Early intensification of chemotherapy with high-dose cytarabine either in the postremission or remission induction phase has recently been shown to improve long-term relapse-free survival (RFS) in patients with acute myeloid leukemia (AML). Comparable results have been produced with the double induction strategy. The present trial evaluated the contribution of high-dose versus standard-dose cytarabine to this strategy. Between March 1985 and November 1992, 725 eligible patients 16 to 60 years of age with newly diagnosed primary AML entered the trial. Before treatment started, patients were randomized between two versions of double induction: 2 courses of standard-dose cytarabine (ara-C) with daunorubicin and 6-thioguanine (TAD) were compared with 1 course of TAD followed by high-dose cytarabine (3 g/m2 every 12 hours for 6 times) with mitoxantrone (HAM). Second courses started on day 21 before remission criteria were reached, regardless of the presence or absence of blast cells in the bone marrow. Patients in remission received consolidation by TAD and monthly maintenance with reduced TAD courses for 3 years. The complete remission (CR) rate in the TAD-TAD compared with the TAD-HAM arm was 65% versus 71% (not significant [NS]), and the early and hypoplastic death rate was 18% versus 14% (NS).
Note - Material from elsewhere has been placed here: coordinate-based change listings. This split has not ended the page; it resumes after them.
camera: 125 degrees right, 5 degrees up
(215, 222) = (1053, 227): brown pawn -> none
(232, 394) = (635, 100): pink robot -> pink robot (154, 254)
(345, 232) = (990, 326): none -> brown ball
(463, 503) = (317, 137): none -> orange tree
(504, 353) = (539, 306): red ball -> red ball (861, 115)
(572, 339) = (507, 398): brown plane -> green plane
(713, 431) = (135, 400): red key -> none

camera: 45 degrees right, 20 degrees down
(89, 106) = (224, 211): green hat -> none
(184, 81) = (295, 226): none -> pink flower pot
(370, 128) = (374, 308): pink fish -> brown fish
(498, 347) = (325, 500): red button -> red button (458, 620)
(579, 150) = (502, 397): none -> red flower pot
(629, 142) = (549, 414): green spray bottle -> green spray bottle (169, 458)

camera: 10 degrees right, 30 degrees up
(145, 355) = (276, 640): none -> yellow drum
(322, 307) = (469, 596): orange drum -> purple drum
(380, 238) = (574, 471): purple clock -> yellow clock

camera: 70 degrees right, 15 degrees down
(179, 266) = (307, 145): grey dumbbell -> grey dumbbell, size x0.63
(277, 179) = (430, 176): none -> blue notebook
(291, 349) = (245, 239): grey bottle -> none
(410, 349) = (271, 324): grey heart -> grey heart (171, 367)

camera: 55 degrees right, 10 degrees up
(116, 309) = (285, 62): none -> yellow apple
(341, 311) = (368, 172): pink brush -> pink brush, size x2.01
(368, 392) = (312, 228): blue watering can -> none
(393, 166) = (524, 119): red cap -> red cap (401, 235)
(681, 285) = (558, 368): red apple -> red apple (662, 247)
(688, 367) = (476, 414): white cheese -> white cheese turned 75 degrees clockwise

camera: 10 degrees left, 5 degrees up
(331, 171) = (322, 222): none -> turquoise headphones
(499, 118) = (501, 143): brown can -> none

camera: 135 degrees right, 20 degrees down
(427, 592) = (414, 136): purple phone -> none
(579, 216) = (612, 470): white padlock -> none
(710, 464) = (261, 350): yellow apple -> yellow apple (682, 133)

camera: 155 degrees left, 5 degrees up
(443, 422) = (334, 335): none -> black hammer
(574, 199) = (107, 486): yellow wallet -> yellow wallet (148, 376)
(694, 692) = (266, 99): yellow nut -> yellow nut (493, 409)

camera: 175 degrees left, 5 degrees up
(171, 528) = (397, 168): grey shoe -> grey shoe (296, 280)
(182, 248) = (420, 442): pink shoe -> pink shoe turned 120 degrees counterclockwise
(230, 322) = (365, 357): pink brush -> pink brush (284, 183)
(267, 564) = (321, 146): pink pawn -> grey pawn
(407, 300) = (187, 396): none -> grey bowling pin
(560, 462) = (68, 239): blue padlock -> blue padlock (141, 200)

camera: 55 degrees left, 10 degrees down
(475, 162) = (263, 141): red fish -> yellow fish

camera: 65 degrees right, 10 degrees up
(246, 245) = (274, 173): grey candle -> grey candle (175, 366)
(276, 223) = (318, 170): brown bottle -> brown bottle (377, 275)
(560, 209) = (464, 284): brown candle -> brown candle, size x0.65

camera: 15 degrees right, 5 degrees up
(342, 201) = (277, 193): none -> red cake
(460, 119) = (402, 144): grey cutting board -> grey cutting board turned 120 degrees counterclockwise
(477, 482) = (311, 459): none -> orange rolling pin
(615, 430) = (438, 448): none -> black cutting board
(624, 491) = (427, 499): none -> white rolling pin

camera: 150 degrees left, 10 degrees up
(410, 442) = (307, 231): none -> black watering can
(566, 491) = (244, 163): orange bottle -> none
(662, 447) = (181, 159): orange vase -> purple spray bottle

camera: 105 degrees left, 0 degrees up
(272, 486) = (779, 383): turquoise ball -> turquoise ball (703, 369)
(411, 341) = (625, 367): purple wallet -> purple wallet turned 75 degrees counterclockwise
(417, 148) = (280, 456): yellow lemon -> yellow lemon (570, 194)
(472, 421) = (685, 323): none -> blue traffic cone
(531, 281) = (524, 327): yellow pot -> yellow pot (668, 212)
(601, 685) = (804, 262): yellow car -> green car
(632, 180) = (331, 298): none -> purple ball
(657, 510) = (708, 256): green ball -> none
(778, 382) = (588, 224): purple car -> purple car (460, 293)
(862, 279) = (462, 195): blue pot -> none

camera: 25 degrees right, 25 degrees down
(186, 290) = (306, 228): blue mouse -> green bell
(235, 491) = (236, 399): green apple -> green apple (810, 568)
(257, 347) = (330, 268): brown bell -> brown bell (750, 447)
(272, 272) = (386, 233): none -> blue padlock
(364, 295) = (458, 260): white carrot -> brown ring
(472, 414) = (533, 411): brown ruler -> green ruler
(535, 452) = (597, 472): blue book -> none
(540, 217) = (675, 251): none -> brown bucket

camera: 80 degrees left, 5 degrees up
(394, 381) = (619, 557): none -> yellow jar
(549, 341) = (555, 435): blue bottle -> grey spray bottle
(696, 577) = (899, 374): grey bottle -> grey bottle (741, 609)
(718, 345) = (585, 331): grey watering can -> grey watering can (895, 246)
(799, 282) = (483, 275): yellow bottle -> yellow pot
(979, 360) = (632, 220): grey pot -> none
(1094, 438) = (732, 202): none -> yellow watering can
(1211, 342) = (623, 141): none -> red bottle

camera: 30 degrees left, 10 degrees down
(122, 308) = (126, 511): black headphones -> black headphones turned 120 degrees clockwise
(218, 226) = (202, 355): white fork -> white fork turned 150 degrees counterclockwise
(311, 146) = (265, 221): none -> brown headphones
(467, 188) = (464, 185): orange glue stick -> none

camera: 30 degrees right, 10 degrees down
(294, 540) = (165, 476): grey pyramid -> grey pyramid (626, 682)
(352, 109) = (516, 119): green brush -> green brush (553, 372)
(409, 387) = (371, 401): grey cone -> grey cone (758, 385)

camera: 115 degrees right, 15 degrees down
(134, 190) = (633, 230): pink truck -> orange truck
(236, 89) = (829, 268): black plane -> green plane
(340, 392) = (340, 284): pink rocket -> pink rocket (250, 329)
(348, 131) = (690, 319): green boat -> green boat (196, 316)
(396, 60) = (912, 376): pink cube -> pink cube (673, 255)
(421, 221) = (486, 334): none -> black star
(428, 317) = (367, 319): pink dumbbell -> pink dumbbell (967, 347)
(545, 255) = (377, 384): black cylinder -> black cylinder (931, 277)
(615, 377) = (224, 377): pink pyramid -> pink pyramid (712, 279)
The corresponding RFS after 5 years was 29% versus 35% (NS). An explorative analysis identified a subgroup of 286 patients with a poor prognosis representing 39% of the entire population; they included patients with more than 40% residual blasts in the day-16 bone marrow, patients with unfavorable karyotype, and those with high levels of serum lactate dehydrogenase. Their CR rate was 65% versus 49% (p = .004) in favor of TAD-HAM and was associated with a superior event-free survival (median, 7 v 3 months; 5 years, 17% v 12%; P = .012) and overall survival (median, 13 v 8 months; 5 years, 24% v 18%; P = .009). This suggests that the incorporation of high-dose cytarabine with mitoxantrone may contribute a specific benefit to poor-risk patients that, however, requires further substantiation. Double induction, followed by consolidation and maintenance, proved a safe and effective strategy and a new way of delivering early intensification treatment for AML.